In the Indian financial sector, businesses can access a variety of external finance options. The number of institutional sources of finance has also expanded dramatically over the previous ten years. To meet their funding needs, businesses can now turn to a variety of financiers, including investors, banks, NBFCs, and fintech firms.
Businesses can now use invoice factoring to support their operations in addition to standard funding alternatives such as commercial or home loans. Along with invoice discounting, it is one of the most common invoice financing services. Businesses can use invoice discounting and factoring services to get cash assistance before the due date on their unpaid debts.
What is invoice factoring?
Invoice factoring is a type of debtor financing that allows a company to obtain external cash based on its receivables. It permits businesses to sell their clients' unpaid debts to a third-party called a factor for funds, often known as debt factoring.
In India, How Does Invoice Factoring Work?

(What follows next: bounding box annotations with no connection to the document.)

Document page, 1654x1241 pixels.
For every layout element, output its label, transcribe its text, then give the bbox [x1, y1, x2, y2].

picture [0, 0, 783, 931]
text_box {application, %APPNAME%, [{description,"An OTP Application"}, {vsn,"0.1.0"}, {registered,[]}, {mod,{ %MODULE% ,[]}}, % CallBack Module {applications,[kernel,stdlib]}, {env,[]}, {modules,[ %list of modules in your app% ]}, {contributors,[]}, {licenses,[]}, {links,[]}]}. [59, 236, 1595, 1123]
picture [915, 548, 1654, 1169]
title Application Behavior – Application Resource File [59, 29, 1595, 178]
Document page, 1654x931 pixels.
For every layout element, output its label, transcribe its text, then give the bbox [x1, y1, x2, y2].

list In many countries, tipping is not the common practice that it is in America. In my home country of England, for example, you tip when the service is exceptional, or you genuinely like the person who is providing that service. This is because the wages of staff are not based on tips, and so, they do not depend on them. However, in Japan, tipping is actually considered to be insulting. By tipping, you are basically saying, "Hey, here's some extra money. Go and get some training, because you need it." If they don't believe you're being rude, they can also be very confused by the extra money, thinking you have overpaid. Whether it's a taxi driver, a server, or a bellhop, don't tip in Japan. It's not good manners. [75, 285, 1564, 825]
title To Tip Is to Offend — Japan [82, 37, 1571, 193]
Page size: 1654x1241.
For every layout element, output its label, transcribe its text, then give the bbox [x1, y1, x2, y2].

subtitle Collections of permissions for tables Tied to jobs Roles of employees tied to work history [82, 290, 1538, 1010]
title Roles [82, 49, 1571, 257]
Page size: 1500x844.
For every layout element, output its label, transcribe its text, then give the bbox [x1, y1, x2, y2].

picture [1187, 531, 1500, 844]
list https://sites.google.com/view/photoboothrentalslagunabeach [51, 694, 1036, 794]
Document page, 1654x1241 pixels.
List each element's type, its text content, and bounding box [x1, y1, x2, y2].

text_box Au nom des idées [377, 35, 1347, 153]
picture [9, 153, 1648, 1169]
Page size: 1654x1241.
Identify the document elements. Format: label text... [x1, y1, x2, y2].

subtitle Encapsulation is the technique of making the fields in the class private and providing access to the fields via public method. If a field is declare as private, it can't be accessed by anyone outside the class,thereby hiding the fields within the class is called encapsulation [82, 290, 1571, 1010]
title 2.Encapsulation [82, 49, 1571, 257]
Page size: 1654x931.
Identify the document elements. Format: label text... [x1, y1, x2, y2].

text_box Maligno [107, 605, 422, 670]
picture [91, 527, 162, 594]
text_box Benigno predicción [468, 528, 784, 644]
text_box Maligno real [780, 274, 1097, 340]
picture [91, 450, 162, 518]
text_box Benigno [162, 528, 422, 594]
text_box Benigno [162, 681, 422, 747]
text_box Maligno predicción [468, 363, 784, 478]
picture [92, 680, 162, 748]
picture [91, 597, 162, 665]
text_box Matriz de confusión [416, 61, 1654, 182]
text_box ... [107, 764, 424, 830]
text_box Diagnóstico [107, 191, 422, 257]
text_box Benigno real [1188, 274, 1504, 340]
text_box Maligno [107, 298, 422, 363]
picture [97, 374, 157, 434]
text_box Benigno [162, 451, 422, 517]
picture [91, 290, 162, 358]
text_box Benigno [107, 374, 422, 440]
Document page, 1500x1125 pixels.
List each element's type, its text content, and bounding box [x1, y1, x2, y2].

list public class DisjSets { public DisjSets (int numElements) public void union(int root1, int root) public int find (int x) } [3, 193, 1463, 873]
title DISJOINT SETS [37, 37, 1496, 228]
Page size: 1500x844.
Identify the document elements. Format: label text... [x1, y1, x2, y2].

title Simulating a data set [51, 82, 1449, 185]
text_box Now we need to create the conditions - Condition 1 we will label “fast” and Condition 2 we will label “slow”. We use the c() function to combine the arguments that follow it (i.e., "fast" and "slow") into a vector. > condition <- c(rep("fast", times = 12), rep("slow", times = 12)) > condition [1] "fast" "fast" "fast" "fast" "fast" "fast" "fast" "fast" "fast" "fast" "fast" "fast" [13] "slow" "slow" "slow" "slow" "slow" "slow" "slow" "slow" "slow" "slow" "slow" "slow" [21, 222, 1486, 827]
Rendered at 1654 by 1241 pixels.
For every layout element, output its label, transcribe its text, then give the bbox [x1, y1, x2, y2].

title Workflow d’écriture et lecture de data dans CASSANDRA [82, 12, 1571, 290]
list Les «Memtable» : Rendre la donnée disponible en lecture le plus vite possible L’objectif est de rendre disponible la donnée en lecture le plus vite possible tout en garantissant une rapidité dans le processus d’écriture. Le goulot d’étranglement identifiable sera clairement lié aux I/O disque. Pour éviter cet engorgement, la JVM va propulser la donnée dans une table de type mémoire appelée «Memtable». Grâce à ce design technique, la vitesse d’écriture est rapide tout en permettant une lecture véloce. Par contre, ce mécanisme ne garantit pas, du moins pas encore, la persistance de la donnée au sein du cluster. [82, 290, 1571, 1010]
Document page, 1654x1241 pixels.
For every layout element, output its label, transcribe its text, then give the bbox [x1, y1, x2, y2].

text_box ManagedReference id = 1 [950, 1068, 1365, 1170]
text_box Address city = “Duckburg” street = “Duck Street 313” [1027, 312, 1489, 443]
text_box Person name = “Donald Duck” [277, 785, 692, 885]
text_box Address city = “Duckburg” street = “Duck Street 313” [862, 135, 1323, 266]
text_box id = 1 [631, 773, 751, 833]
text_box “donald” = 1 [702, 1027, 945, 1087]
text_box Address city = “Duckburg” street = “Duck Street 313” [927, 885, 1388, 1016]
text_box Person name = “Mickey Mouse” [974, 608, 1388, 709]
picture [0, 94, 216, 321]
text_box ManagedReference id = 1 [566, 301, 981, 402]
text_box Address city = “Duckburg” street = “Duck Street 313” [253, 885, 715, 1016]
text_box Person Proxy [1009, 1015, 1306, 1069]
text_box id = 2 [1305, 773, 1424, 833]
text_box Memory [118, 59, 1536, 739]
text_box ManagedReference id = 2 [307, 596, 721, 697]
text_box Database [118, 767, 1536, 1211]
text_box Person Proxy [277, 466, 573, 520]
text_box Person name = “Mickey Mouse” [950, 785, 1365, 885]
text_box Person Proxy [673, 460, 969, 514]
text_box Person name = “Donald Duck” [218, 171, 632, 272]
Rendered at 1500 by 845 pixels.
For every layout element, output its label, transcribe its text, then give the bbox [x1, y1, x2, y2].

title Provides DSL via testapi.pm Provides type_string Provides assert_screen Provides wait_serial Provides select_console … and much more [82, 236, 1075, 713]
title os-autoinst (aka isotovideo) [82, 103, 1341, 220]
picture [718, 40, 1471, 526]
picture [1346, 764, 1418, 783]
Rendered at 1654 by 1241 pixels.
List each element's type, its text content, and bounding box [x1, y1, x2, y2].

Before using invoice factoring, it's important to understand how it works. Businesses often sell their goods or services in one of two ways cash sales or credit sales. Companies provide bills to their debtors under credit sales, who authorize the invoices for payment at a later date within a 30-90-day range. During this time, any cash inflow shortages can be addressed by invoice factoring and bill discounting.
1. A company sends its preferred lender authorized bills from its debtors.
2. This financial institution, also known as a factor, examines the bills and, depending on their evaluation, issues a cash advance of a particular proportion of their worth.
3. Following a disbursement, the factor begins the collection procedure from the borrower's debtors.
4. Once all due payments have been collected, the remaining balance, minus the service charge, is given to the borrower.